A board of education has broad discretion in assigning members of its professional staff, so long as the employee's tenure rights are not infringed upon (Matter of Van Heusen v. Bd. of Ed., City School District of the City of Schenectady, et al., 26 AD2d 721; Appeal of Dillon, 43 Ed Dept Rep 333, Decision No. 15,010; Appeal of Garry, 19 id. 359, Decision No. 10,166). Although petitioner disputes respondents' assertions regarding the duties to be assigned to her as co-principal, it is clear that petitioner will maintain tenure in the secondary principal tenure area as a co-principal. Petitioner has otherwise failed to demonstrate that she has been involuntarily transferred to a position outside her tenure area or that her tenure rights have been otherwise infringed by her appointment as co-principal.

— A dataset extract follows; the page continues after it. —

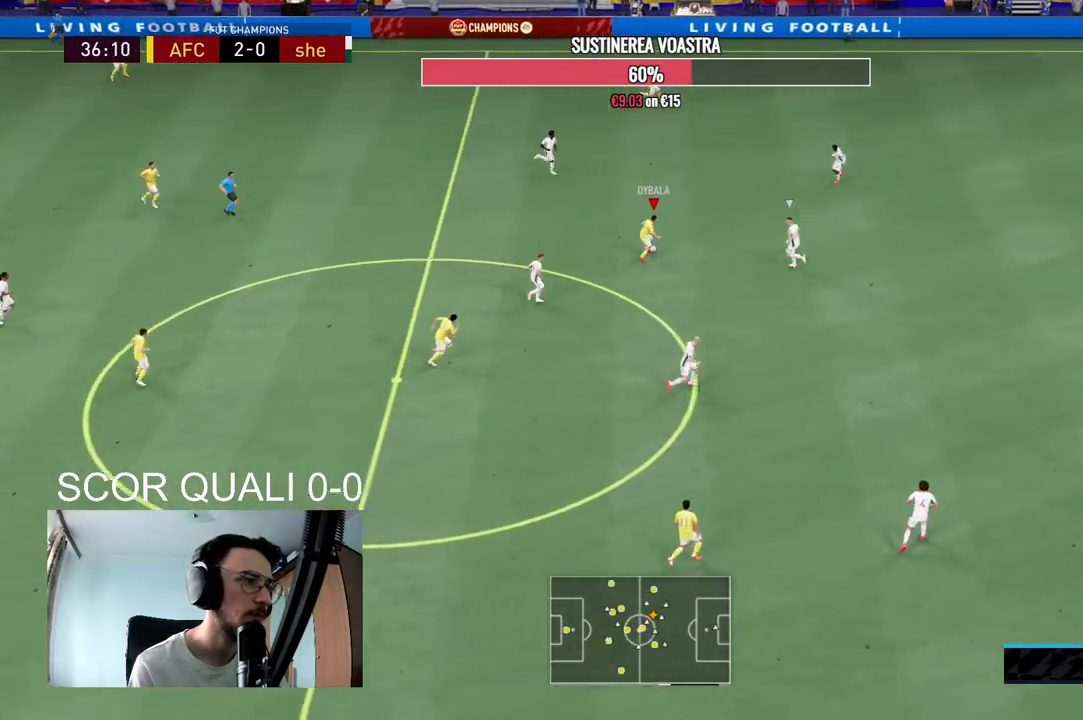
{"buttons": ["R2"], "left_stick": "up-right", "right_stick": "center", "events": [[100, "R2", "down"]]}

Nor do I find on the record before me that petitioner's appointment as co-principal was merely a thinly disguised attempt at disciplinary action (compare Appeal of Irving, 39 Ed Dept Rep 761, Decision No. 14,373). In Irving, the district cited incidents of alleged misconduct that immediately preceded the administrator's transfer and were the subject of a counseling letter given to her on the day before the transfer. In contrast, petitioner here has framed her complaint as an involuntary transfer outside of her tenure area and has failed to establish that the transfer was used as a subterfuge to discipline her for alleged misconduct (seeAppeal of Dillon, supra).